Plaatje van de baan van planetoïde Anouck
In geel/blauw de baan van planetoïde Anouck

Artikel in Algemeen Dagblad van 28 mei 2003

Sterrenkundigen ontdekken dagelijks nieuwe hemellichamen, die zij zelf een naam mogen geven. Tussen de grote namen – Einstein, Newton, Chopin, Van Gogh – cirkelt sinds januari 2003 de Anouck: een planetoïde vernoemd naar de AD-wetenschapsredacteur Anouck Vrouwe.

De sterrenwacht Hoher List in de Duitse Eifel ligt er verlaten bij. Alleen gepensioneerde sterrenkundige Eric Elst kijkt tevreden naar de heldere sterrenhemel. ,,Dit wordt een mooie nacht”, concludeert hij. “Eens zien of er nog wat te ontdekken valt.”

Vroeger ontdekte hij soms honderden nieuwe planetoïden per week. Nu mag hij blij zijn als hij na drie nachten meten één ruimterotsblok op zijn naam mag schrijven. “Het is bijna voorbij”, weet hij. “Er komt een dag dat Linear ze allemaal vindt.” Linear is zijn digitale concurrent.

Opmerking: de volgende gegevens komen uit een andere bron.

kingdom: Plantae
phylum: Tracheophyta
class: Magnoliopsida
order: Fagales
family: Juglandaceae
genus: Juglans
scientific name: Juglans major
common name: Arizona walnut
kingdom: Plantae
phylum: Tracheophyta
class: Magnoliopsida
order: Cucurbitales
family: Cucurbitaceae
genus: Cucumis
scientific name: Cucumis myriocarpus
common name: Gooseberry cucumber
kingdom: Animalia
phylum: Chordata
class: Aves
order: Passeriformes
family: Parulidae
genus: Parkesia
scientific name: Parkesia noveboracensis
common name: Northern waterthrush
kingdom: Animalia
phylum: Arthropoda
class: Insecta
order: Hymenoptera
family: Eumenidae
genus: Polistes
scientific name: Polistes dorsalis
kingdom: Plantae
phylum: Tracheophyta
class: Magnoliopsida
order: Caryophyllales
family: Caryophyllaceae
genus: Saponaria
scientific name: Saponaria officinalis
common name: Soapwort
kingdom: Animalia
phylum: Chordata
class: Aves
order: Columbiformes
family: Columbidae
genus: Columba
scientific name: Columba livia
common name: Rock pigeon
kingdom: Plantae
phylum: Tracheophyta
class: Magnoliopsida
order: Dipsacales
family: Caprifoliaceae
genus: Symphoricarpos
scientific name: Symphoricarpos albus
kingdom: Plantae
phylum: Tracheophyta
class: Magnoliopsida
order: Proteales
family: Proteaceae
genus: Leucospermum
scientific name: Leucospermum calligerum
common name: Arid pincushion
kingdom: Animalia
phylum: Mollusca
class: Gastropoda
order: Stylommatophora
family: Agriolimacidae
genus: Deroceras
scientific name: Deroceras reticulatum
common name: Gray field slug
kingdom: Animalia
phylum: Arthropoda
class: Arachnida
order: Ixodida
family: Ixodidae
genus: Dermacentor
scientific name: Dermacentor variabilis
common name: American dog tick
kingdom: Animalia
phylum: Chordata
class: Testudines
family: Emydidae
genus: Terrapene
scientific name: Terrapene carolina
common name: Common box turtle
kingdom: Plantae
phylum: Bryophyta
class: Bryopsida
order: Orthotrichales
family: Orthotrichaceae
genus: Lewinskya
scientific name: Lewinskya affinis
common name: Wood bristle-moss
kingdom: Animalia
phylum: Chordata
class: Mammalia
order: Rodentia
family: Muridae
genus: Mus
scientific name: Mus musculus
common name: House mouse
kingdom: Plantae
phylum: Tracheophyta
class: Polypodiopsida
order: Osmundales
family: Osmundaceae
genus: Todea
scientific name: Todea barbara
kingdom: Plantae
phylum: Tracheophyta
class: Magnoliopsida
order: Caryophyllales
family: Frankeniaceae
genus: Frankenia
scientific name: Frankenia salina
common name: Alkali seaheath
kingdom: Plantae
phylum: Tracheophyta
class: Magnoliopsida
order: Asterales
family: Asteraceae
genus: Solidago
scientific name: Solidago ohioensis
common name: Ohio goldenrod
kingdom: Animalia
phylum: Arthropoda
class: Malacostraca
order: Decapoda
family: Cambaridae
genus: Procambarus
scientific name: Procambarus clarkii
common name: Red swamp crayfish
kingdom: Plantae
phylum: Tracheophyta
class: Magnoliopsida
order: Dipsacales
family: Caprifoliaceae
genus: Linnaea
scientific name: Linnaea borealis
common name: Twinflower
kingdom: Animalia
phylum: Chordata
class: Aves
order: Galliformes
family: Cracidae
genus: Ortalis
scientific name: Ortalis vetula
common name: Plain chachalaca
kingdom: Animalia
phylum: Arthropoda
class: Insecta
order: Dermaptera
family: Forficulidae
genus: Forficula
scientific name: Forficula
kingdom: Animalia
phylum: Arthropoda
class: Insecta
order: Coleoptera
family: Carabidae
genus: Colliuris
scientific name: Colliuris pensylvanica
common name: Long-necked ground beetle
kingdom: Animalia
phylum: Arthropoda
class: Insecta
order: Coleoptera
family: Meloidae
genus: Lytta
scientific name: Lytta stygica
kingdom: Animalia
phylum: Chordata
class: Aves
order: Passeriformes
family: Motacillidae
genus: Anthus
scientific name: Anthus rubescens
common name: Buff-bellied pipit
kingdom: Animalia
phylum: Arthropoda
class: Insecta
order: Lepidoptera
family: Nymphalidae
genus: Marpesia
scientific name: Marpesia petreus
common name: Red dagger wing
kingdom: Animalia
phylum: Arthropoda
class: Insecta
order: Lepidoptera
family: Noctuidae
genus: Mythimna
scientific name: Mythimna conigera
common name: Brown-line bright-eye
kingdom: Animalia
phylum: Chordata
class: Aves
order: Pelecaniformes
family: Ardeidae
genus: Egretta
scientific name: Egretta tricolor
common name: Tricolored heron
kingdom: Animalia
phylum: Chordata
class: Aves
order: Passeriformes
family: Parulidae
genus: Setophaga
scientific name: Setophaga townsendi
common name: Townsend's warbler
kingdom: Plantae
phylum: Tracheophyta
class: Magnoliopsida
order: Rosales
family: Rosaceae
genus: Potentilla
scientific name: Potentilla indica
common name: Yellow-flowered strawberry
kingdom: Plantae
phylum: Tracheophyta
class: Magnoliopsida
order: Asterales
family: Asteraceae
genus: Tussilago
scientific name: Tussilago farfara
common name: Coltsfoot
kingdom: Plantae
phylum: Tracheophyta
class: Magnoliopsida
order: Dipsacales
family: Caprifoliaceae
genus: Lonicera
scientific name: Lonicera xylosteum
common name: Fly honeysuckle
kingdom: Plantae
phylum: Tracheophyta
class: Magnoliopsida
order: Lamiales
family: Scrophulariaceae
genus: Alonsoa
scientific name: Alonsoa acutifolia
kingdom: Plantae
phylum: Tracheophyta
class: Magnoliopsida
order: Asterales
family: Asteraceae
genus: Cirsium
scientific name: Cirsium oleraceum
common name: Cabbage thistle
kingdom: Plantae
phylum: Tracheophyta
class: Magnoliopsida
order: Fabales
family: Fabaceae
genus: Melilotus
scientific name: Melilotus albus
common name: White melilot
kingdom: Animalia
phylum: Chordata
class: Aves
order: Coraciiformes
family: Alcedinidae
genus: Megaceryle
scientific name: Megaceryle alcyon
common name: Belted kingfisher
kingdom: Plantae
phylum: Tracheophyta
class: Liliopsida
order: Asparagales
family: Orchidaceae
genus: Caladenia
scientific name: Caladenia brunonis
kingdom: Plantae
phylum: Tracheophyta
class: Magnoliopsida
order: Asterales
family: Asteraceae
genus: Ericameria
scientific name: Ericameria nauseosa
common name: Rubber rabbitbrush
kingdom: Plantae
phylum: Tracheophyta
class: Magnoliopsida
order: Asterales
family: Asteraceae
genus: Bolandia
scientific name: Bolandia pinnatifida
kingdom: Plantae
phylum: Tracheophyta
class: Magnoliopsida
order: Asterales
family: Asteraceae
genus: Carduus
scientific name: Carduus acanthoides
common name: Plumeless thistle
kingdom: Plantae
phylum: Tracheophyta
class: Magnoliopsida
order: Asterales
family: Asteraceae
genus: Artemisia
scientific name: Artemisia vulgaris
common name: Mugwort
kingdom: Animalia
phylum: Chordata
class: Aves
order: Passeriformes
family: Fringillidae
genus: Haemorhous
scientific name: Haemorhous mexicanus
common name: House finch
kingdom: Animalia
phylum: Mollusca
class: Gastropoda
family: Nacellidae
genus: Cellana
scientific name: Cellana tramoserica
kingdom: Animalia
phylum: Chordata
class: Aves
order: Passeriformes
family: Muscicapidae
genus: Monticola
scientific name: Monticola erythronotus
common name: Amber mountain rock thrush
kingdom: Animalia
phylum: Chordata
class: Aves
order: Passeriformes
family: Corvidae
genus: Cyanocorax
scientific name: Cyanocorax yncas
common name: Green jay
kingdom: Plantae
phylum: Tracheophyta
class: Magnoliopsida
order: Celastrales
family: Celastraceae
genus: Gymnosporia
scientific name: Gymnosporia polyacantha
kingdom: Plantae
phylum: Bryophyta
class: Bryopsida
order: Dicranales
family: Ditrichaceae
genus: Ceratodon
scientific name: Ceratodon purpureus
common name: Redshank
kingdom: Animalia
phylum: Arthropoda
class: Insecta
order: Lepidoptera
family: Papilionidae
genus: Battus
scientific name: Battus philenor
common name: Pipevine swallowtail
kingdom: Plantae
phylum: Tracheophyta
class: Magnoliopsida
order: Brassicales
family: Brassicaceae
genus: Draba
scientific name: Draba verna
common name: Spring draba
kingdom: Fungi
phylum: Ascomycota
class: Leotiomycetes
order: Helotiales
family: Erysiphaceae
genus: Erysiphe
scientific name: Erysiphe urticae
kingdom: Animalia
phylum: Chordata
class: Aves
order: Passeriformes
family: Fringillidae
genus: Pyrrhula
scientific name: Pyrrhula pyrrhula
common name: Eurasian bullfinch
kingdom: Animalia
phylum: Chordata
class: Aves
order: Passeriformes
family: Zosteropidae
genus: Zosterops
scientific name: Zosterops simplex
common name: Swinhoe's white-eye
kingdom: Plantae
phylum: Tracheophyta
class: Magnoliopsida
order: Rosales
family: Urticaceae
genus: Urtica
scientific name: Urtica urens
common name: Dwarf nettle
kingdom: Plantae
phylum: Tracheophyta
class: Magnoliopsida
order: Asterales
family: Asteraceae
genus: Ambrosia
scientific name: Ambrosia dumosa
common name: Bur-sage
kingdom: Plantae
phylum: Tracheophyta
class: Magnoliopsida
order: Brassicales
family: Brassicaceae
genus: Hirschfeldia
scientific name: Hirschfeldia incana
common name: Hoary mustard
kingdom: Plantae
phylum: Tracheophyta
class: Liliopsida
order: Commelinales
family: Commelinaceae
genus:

Het computerprogramma is er op gericht aardscheerders te ontdekten – planetoïden die gevaarlijk dichtbij de aarde komen. Grote telescopen scannen de hemel af, volautomatische software traceert de planetoïden. De kruimels zijn voor Elst.

Elst werd in 1985 gegrepen door de kleine planeetjes. Nu is hij een van de laatste die zijn opnamen nog handmatig doorpluist op zoek naar vlekjes – planetoïden. “Het blijft leuk. Planetoïden opsporen is een race. Je wilt altijd de eerste zijn”, aldus Elst. ,,Wie er een ontdekt, mag hem een naam geven. Dat maakt het zo leuk.”

Eric Elst vond Anouck een mooie naam voor een planetoïde. Nu cirkelt het rotsblok tussen Mars en Jupiter, te midden van de planetoïden Newton, Darwin, Oort, Van Gogh en Ockels.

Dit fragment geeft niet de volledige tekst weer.